EXERCISE INSTRUCTIONS:
Update the entries below by changing "Leisure" to "Free time" wherever it occurs, keeping every other line the same.

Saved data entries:
»»
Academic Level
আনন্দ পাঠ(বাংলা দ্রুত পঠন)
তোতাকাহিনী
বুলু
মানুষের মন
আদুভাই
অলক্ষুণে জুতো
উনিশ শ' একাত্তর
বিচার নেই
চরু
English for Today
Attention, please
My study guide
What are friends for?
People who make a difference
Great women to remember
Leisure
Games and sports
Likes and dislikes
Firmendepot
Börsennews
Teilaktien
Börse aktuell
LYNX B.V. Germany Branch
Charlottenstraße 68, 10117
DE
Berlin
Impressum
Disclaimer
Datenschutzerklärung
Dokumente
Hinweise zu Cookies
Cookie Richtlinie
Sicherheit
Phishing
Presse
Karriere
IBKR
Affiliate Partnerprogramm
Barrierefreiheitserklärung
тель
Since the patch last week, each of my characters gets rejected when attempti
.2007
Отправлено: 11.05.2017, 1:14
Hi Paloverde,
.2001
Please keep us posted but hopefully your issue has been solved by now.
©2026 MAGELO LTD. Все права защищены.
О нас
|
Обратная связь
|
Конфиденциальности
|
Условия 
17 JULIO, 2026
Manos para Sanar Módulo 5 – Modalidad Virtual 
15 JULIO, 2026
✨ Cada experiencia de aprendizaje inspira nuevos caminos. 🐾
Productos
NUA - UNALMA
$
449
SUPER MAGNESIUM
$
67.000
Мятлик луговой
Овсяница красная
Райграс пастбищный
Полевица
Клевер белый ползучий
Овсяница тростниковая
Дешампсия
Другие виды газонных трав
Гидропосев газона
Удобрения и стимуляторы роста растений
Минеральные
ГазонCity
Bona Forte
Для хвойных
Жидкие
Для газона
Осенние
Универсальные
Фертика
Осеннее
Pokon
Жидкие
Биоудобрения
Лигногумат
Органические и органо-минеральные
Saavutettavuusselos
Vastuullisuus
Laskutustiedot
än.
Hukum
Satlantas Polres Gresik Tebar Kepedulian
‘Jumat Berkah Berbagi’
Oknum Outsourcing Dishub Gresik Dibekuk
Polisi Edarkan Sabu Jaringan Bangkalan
««
ANSWER SECTION:
Academic Level
আনন্দ পাঠ(বাংলা দ্রুত পঠন)
তোতাকাহিনী
বুলু
মানুষের মন
আদুভাই
অলক্ষুণে জুতো
উনিশ শ' একাত্তর
বিচার নেই
চরু
English for Today
Attention, please
My study guide
What are friends for?
People who make a difference
Great women to remember
Free time
Games and sports
Likes and dislikes
Firmendepot
Börsennews
Teilaktien
Börse aktuell
LYNX B.V. Germany Branch
Charlottenstraße 68, 10117
DE
Berlin
Impressum
Disclaimer
Datenschutzerklärung
Dokumente
Hinweise zu Cookies
Cookie Richtlinie
Sicherheit
Phishing
Presse
Karriere
IBKR
Affiliate Partnerprogramm
Barrierefreiheitserklärung
тель
Since the patch last week, each of my characters gets rejected when attempti
.2007
Отправлено: 11.05.2017, 1:14
Hi Paloverde,
.2001
Please keep us posted but hopefully your issue has been solved by now.
©2026 MAGELO LTD. Все права защищены.
О нас
|
Обратная связь
|
Конфиденциальности
|
Условия 
17 JULIO, 2026
Manos para Sanar Módulo 5 – Modalidad Virtual 
15 JULIO, 2026
✨ Cada experiencia de aprendizaje inspira nuevos caminos. 🐾
Productos
NUA - UNALMA
$
449
SUPER MAGNESIUM
$
67.000
Мятлик луговой
Овсяница красная
Райграс пастбищный
Полевица
Клевер белый ползучий
Овсяница тростниковая
Дешампсия
Другие виды газонных трав
Гидропосев газона
Удобрения и стимуляторы роста растений
Минеральные
ГазонCity
Bona Forte
Для хвойных
Жидкие
Для газона
Осенние
Универсальные
Фертика
Осеннее
Pokon
Жидкие
Биоудобрения
Лигногумат
Органические и органо-минеральные
Saavutettavuusselos
Vastuullisuus
Laskutustiedot
än.
Hukum
Satlantas Polres Gresik Tebar Kepedulian
‘Jumat Berkah Berbagi’
Oknum Outsourcing Dishub Gresik Dibekuk
Polisi Edarkan Sabu Jaringan Bangkalan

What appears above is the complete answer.